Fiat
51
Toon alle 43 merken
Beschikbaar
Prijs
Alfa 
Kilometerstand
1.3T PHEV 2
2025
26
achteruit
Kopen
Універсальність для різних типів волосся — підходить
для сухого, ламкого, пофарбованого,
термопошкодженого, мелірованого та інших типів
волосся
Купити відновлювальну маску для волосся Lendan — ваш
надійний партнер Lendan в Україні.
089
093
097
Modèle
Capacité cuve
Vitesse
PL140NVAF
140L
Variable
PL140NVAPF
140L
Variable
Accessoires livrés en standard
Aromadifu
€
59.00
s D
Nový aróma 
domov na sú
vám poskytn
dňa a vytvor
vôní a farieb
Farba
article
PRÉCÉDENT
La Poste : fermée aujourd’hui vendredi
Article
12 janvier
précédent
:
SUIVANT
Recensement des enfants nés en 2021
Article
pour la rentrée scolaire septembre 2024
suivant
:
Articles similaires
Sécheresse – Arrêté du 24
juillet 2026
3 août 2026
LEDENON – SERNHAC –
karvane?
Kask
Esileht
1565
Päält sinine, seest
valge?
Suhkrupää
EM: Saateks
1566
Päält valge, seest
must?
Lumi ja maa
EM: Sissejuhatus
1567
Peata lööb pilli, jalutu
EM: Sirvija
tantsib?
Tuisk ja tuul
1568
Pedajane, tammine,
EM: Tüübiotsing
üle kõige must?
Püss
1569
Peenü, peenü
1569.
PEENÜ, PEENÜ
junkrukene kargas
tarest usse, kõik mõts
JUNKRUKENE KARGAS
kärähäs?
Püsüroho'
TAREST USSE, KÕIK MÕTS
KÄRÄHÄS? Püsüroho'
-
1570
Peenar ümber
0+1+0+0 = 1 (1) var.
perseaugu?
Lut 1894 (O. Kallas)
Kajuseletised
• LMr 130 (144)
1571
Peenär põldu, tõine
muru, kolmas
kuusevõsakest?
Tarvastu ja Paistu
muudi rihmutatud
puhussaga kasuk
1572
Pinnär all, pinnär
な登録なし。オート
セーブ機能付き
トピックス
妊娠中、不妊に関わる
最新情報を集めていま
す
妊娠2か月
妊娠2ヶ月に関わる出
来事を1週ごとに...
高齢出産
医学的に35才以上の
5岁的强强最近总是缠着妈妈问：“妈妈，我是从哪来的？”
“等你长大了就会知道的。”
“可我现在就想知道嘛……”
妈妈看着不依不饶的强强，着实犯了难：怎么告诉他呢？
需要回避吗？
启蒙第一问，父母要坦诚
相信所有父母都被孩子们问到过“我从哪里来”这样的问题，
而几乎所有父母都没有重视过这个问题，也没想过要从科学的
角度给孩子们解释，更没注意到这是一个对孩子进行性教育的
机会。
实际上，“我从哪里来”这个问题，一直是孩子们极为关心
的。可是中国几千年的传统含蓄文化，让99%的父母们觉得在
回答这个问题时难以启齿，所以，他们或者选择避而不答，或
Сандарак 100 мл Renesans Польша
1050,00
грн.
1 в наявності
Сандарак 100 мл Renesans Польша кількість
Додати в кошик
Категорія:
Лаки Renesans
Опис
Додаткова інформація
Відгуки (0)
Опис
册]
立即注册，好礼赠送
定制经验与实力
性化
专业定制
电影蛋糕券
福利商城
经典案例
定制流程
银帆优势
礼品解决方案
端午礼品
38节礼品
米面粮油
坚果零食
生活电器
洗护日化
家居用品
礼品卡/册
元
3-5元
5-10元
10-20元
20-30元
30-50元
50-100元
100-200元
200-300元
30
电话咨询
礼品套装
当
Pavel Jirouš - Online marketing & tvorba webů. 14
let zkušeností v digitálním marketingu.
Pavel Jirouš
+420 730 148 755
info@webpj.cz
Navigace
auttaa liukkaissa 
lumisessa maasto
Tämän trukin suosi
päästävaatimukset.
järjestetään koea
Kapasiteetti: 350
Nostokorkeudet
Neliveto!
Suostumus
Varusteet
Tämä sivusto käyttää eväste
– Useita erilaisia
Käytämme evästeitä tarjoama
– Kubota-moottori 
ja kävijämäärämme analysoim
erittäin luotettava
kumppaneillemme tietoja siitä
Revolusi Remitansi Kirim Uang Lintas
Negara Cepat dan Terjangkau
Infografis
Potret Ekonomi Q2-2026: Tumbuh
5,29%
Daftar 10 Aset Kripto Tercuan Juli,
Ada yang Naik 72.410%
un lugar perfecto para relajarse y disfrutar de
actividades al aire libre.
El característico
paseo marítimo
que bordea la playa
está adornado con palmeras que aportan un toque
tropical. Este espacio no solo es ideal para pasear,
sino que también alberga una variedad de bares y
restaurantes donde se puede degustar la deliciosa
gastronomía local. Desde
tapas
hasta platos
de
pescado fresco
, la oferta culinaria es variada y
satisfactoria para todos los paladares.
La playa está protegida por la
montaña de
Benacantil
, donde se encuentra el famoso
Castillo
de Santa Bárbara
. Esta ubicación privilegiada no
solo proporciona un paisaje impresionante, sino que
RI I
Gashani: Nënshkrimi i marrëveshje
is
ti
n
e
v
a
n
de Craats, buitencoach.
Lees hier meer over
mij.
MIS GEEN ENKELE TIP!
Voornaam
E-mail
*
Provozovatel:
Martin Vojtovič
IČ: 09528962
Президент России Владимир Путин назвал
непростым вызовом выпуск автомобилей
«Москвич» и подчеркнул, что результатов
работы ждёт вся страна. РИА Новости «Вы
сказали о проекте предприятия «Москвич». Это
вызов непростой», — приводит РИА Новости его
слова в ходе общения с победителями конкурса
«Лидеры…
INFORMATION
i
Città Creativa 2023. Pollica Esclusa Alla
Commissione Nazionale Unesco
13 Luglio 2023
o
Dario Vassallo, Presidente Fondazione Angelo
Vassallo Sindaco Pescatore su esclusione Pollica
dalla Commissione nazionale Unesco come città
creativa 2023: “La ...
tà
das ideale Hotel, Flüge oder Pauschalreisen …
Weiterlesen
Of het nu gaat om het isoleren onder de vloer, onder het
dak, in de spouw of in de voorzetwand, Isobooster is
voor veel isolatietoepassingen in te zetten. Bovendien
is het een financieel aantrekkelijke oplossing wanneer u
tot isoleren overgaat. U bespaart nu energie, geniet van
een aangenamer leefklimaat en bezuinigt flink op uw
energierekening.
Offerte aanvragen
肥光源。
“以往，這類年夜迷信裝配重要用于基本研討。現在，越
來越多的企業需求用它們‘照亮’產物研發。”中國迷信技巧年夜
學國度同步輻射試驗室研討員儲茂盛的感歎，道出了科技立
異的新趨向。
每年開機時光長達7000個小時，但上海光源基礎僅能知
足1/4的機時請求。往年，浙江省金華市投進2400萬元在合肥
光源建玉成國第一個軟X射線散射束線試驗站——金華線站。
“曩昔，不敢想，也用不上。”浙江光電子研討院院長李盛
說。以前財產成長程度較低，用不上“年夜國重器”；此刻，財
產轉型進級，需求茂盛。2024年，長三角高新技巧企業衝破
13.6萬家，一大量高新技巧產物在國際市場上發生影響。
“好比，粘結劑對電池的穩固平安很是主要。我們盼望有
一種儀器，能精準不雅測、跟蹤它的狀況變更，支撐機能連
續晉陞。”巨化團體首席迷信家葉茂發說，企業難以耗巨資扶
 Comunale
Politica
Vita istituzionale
::::::
The task: Copy each line of the data exactly, please.

Answer to the problem:
Fiat
51
Toon alle 43 merken
Beschikbaar
Prijs
Alfa 
Kilometerstand
1.3T PHEV 2
2025
26
achteruit
Kopen
Універсальність для різних типів волосся — підходить
для сухого, ламкого, пофарбованого,
термопошкодженого, мелірованого та інших типів
волосся
Купити відновлювальну маску для волосся Lendan — ваш
надійний партнер Lendan в Україні.
089
093
097
Modèle
Capacité cuve
Vitesse
PL140NVAF
140L
Variable
PL140NVAPF
140L
Variable
Accessoires livrés en standard
Aromadifu
€
59.00
s D
Nový aróma 
domov na sú
vám poskytn
dňa a vytvor
vôní a farieb
Farba
article
PRÉCÉDENT
La Poste : fermée aujourd’hui vendredi
Article
12 janvier
précédent
:
SUIVANT
Recensement des enfants nés en 2021
Article
pour la rentrée scolaire septembre 2024
suivant
:
Articles similaires
Sécheresse – Arrêté du 24
juillet 2026
3 août 2026
LEDENON – SERNHAC –
karvane?
Kask
Esileht
1565
Päält sinine, seest
valge?
Suhkrupää
EM: Saateks
1566
Päält valge, seest
must?
Lumi ja maa
EM: Sissejuhatus
1567
Peata lööb pilli, jalutu
EM: Sirvija
tantsib?
Tuisk ja tuul
1568
Pedajane, tammine,
EM: Tüübiotsing
üle kõige must?
Püss
1569
Peenü, peenü
1569.
PEENÜ, PEENÜ
junkrukene kargas
tarest usse, kõik mõts
JUNKRUKENE KARGAS
kärähäs?
Püsüroho'
TAREST USSE, KÕIK MÕTS
KÄRÄHÄS? Püsüroho'
-
1570
Peenar ümber
0+1+0+0 = 1 (1) var.
perseaugu?
Lut 1894 (O. Kallas)
Kajuseletised
• LMr 130 (144)
1571
Peenär põldu, tõine
muru, kolmas
kuusevõsakest?
Tarvastu ja Paistu
muudi rihmutatud
puhussaga kasuk
1572
Pinnär all, pinnär
な登録なし。オート
セーブ機能付き
トピックス
妊娠中、不妊に関わる
最新情報を集めていま
す
妊娠2か月
妊娠2ヶ月に関わる出
来事を1週ごとに...
高齢出産
医学的に35才以上の
5岁的强强最近总是缠着妈妈问：“妈妈，我是从哪来的？”
“等你长大了就会知道的。”
“可我现在就想知道嘛……”
妈妈看着不依不饶的强强，着实犯了难：怎么告诉他呢？
需要回避吗？
启蒙第一问，父母要坦诚
相信所有父母都被孩子们问到过“我从哪里来”这样的问题，
而几乎所有父母都没有重视过这个问题，也没想过要从科学的
角度给孩子们解释，更没注意到这是一个对孩子进行性教育的
机会。
实际上，“我从哪里来”这个问题，一直是孩子们极为关心
的。可是中国几千年的传统含蓄文化，让99%的父母们觉得在
回答这个问题时难以启齿，所以，他们或者选择避而不答，或
Сандарак 100 мл Renesans Польша
1050,00
грн.
1 в наявності
Сандарак 100 мл Renesans Польша кількість
Додати в кошик
Категорія:
Лаки Renesans
Опис
Додаткова інформація
Відгуки (0)
Опис
册]
立即注册，好礼赠送
定制经验与实力
性化
专业定制
电影蛋糕券
福利商城
经典案例
定制流程
银帆优势
礼品解决方案
端午礼品
38节礼品
米面粮油
坚果零食
生活电器
洗护日化
家居用品
礼品卡/册
元
3-5元
5-10元
10-20元
20-30元
30-50元
50-100元
100-200元
200-300元
30
电话咨询
礼品套装
当
Pavel Jirouš - Online marketing & tvorba webů. 14
let zkušeností v digitálním marketingu.
Pavel Jirouš
+420 730 148 755
info@webpj.cz
Navigace
auttaa liukkaissa 
lumisessa maasto
Tämän trukin suosi
päästävaatimukset.
järjestetään koea
Kapasiteetti: 350
Nostokorkeudet
Neliveto!
Suostumus
Varusteet
Tämä sivusto käyttää eväste
– Useita erilaisia
Käytämme evästeitä tarjoama
– Kubota-moottori 
ja kävijämäärämme analysoim
erittäin luotettava
kumppaneillemme tietoja siitä
Revolusi Remitansi Kirim Uang Lintas
Negara Cepat dan Terjangkau
Infografis
Potret Ekonomi Q2-2026: Tumbuh
5,29%
Daftar 10 Aset Kripto Tercuan Juli,
Ada yang Naik 72.410%
un lugar perfecto para relajarse y disfrutar de
actividades al aire libre.
El característico
paseo marítimo
que bordea la playa
está adornado con palmeras que aportan un toque
tropical. Este espacio no solo es ideal para pasear,
sino que también alberga una variedad de bares y
restaurantes donde se puede degustar la deliciosa
gastronomía local. Desde
tapas
hasta platos
de
pescado fresco
, la oferta culinaria es variada y
satisfactoria para todos los paladares.
La playa está protegida por la
montaña de
Benacantil
, donde se encuentra el famoso
Castillo
de Santa Bárbara
. Esta ubicación privilegiada no
solo proporciona un paisaje impresionante, sino que
RI I
Gashani: Nënshkrimi i marrëveshje
is
ti
n
e
v
a
n
de Craats, buitencoach.
Lees hier meer over
mij.
MIS GEEN ENKELE TIP!
Voornaam
E-mail
*
Provozovatel:
Martin Vojtovič
IČ: 09528962
Президент России Владимир Путин назвал
непростым вызовом выпуск автомобилей
«Москвич» и подчеркнул, что результатов
работы ждёт вся страна. РИА Новости «Вы
сказали о проекте предприятия «Москвич». Это
вызов непростой», — приводит РИА Новости его
слова в ходе общения с победителями конкурса
«Лидеры…
INFORMATION
i
Città Creativa 2023. Pollica Esclusa Alla
Commissione Nazionale Unesco
13 Luglio 2023
o
Dario Vassallo, Presidente Fondazione Angelo
Vassallo Sindaco Pescatore su esclusione Pollica
dalla Commissione nazionale Unesco come città
creativa 2023: “La ...
tà
das ideale Hotel, Flüge oder Pauschalreisen …
Weiterlesen
Of het nu gaat om het isoleren onder de vloer, onder het
dak, in de spouw of in de voorzetwand, Isobooster is
voor veel isolatietoepassingen in te zetten. Bovendien
is het een financieel aantrekkelijke oplossing wanneer u
tot isoleren overgaat. U bespaart nu energie, geniet van
een aangenamer leefklimaat en bezuinigt flink op uw
energierekening.
Offerte aanvragen
肥光源。
“以往，這類年夜迷信裝配重要用于基本研討。現在，越
來越多的企業需求用它們‘照亮’產物研發。”中國迷信技巧年夜
學國度同步輻射試驗室研討員儲茂盛的感歎，道出了科技立
異的新趨向。
每年開機時光長達7000個小時，但上海光源基礎僅能知
足1/4的機時請求。往年，浙江省金華市投進2400萬元在合肥
光源建玉成國第一個軟X射線散射束線試驗站——金華線站。
“曩昔，不敢想，也用不上。”浙江光電子研討院院長李盛
說。以前財產成長程度較低，用不上“年夜國重器”；此刻，財
產轉型進級，需求茂盛。2024年，長三角高新技巧企業衝破
13.6萬家，一大量高新技巧產物在國際市場上發生影響。
“好比，粘結劑對電池的穩固平安很是主要。我們盼望有
一種儀器，能精準不雅測、跟蹤它的狀況變更，支撐機能連
續晉陞。”巨化團體首席迷信家葉茂發說，企業難以耗巨資扶
 Comunale
Politica
Vita istituzionale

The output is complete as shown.